Given the bounding box for each person now, we estimate their (x, y) location in the bird's-eye view. Since the calibration step outputs a transformation for the ground plane, we apply said transformation to the bottom-center point of each person's bounding box, resulting in their position in the bird's eye view. The last step is to compute the bird's eye view distance between every pair of people and scale the distances by the scaling factor estimated from calibration. We highlight people whose distance is below the minimum acceptable distance in red and draw a line between to emphasize this.
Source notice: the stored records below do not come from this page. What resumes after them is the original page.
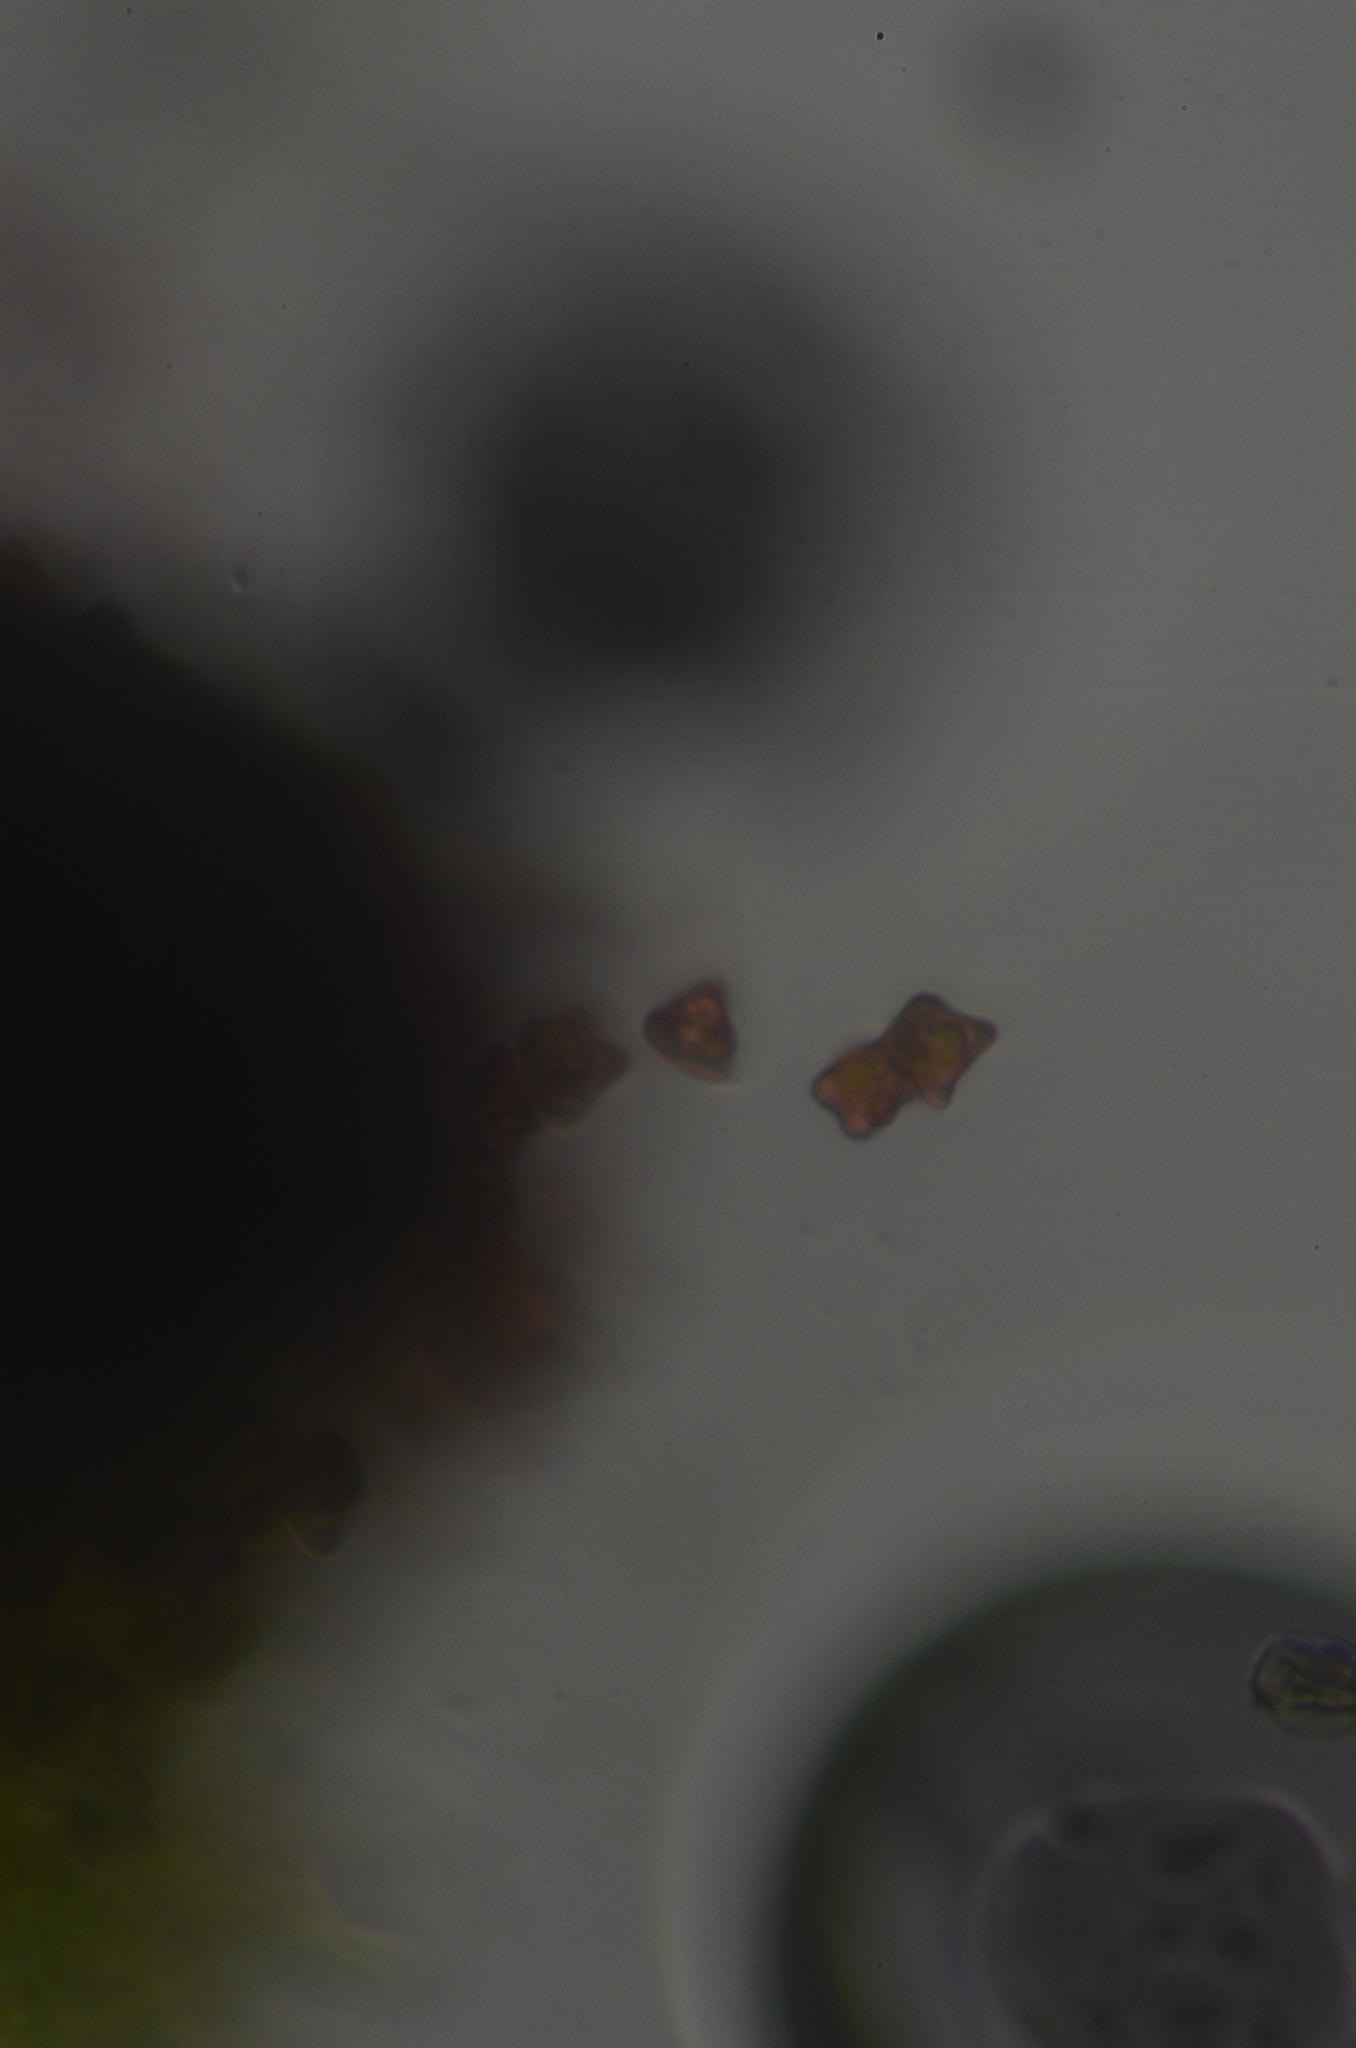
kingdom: Plantae
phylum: Marchantiophyta
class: Jungermanniopsida
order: Jungermanniales
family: Anastrophyllaceae
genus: Crossocalyx
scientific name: Crossocalyx hellerianus
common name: Heller's notchwort
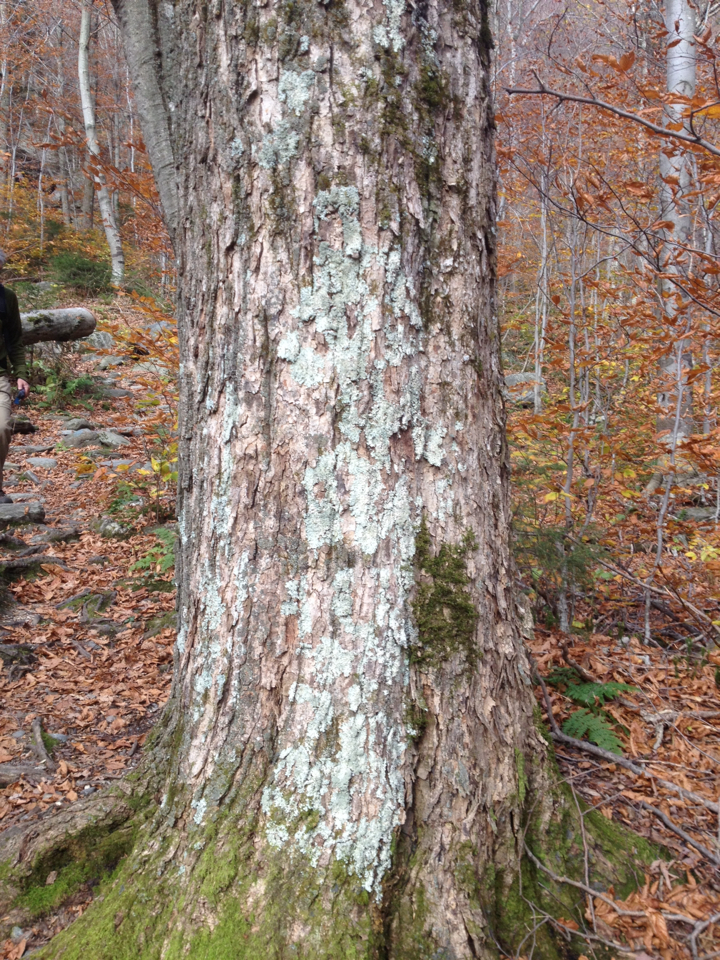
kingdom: Plantae
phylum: Tracheophyta
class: Magnoliopsida
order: Sapindales
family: Sapindaceae
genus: Acer
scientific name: Acer saccharum
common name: Sugar maple
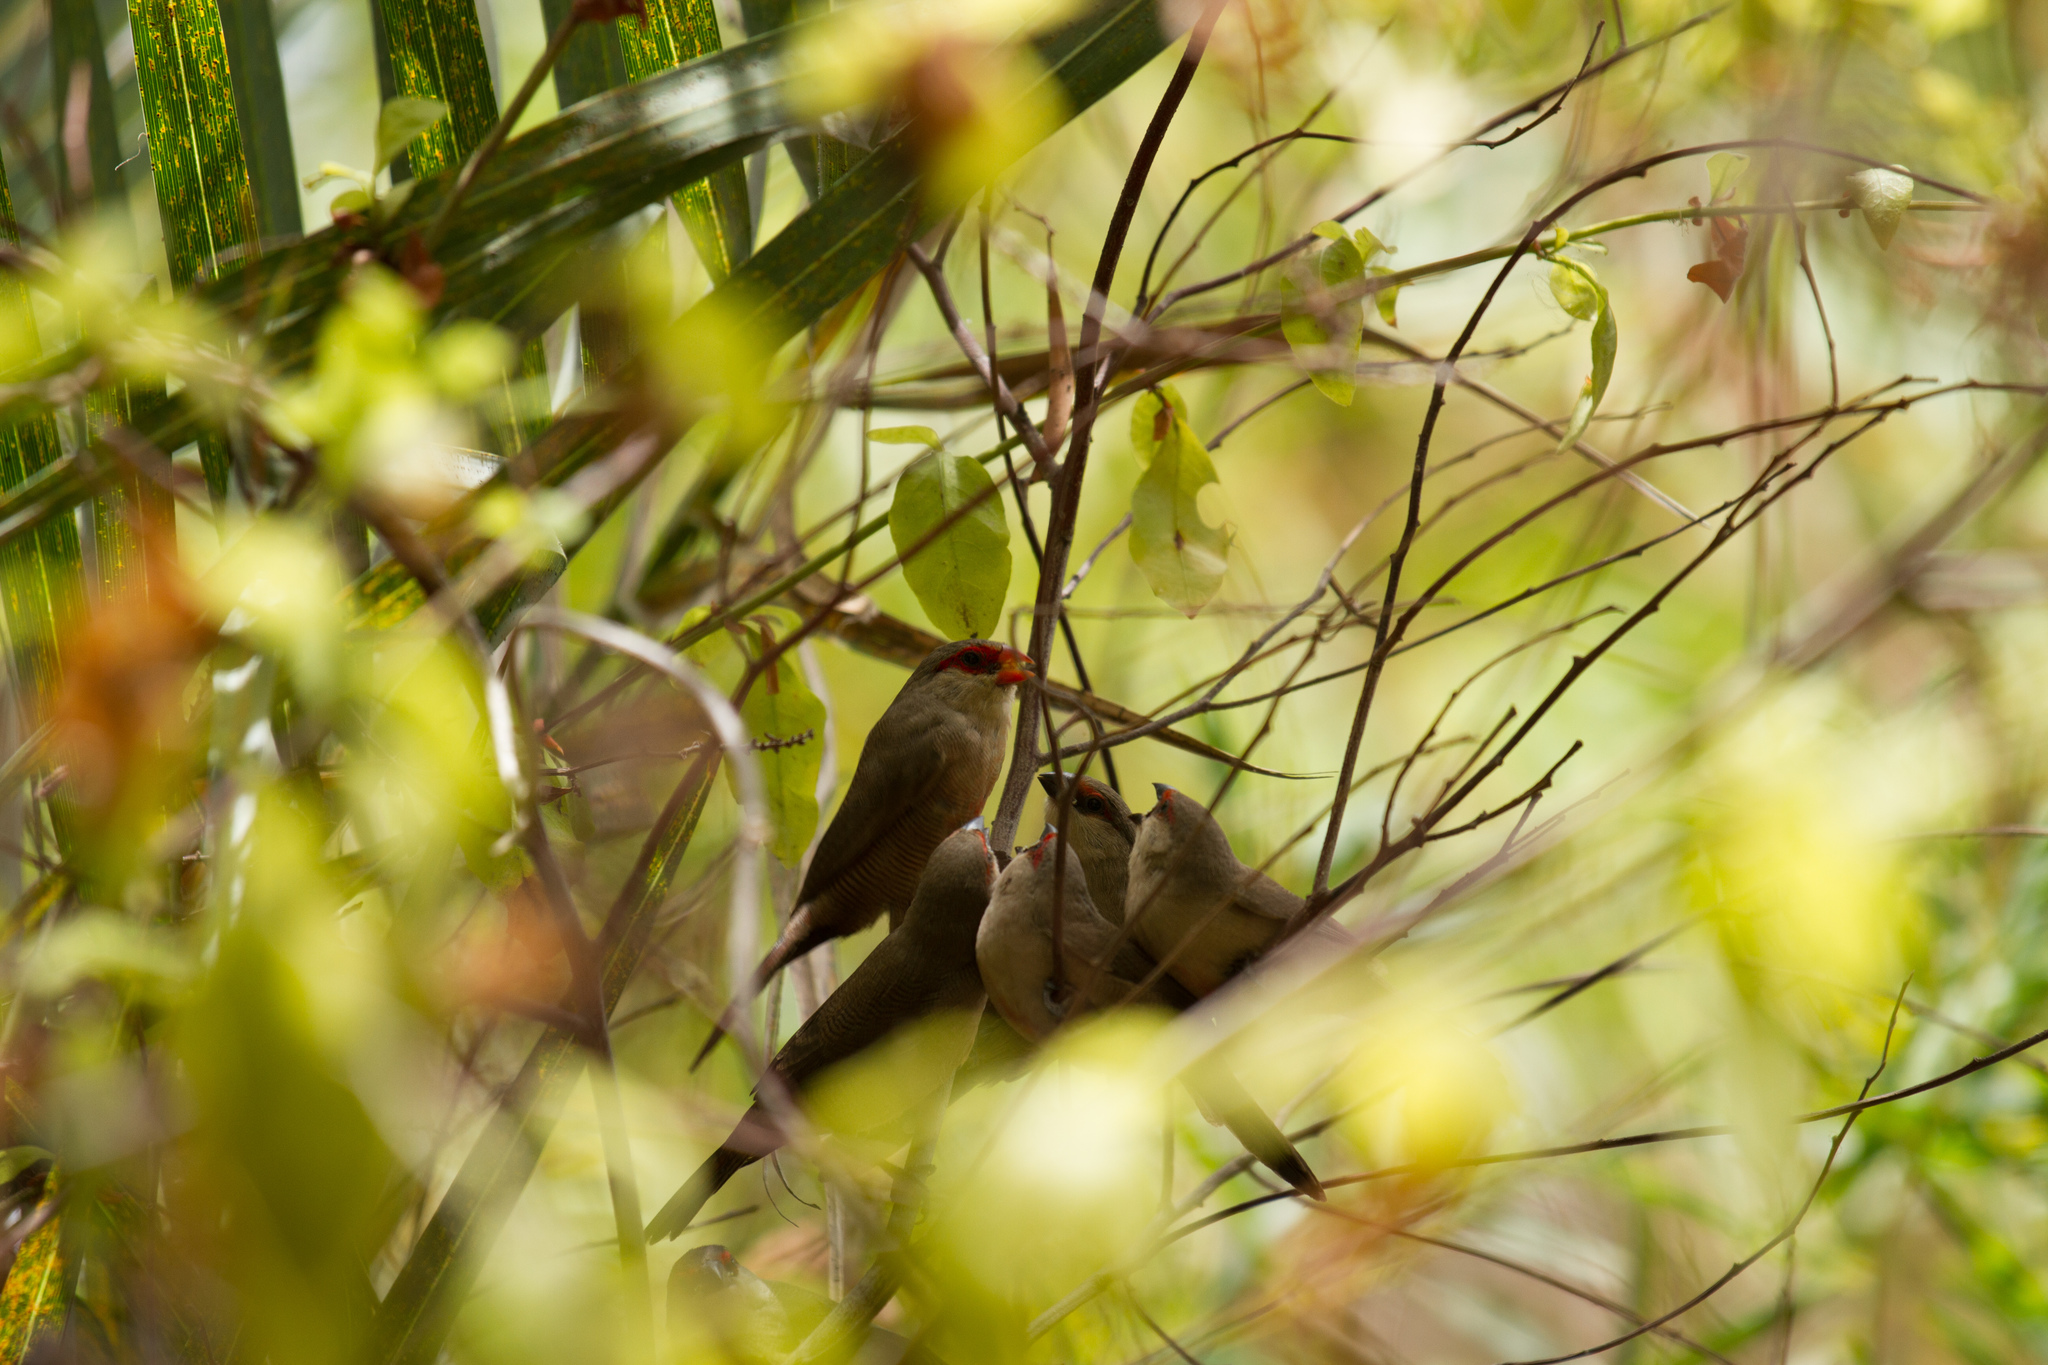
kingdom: Animalia
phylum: Chordata
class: Aves
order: Passeriformes
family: Estrildidae
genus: Estrilda
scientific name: Estrilda astrild
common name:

This product has the following components—
The proposed system that uses AI cameras, hardware, and the software will work in an integrated form. An edge device is used to run multiple neural networks in parallel for applications like image classification, object detection, segmentation, and speech processing. All in an easy-to-use platform that runs in as little as 5 watts. An existing hardware infrastructure can be used which connects to the classroom camera and uses an edge device such as Jetson Nano or Google Coral Dev Board to monitor social distancing. A Smart Distancing, which is an open-source application can be used to quantify social distancing measures using edge computer vision systems. A Docker software must be installed on the device after which we can run this application on edge devices such as NVIDIA's Jetson Nano or Google's Coral Edge-TPU using Docker. It measures social distancing distances and gives proper notifications each time someone ignores social distancing rules. By generating and analyzing data, this solution outputs statistics about the communities that are at high risk of exposure to COVID-19 or any other contagious virus. Since all computation runs on the device, it requires minimal setup and minimizes privacy and security concerns. This model takes advantage of existing hardware infrastructure and state-of-the-art embedded edge devices, eliminating the need for IT Cloud infrastructure investment.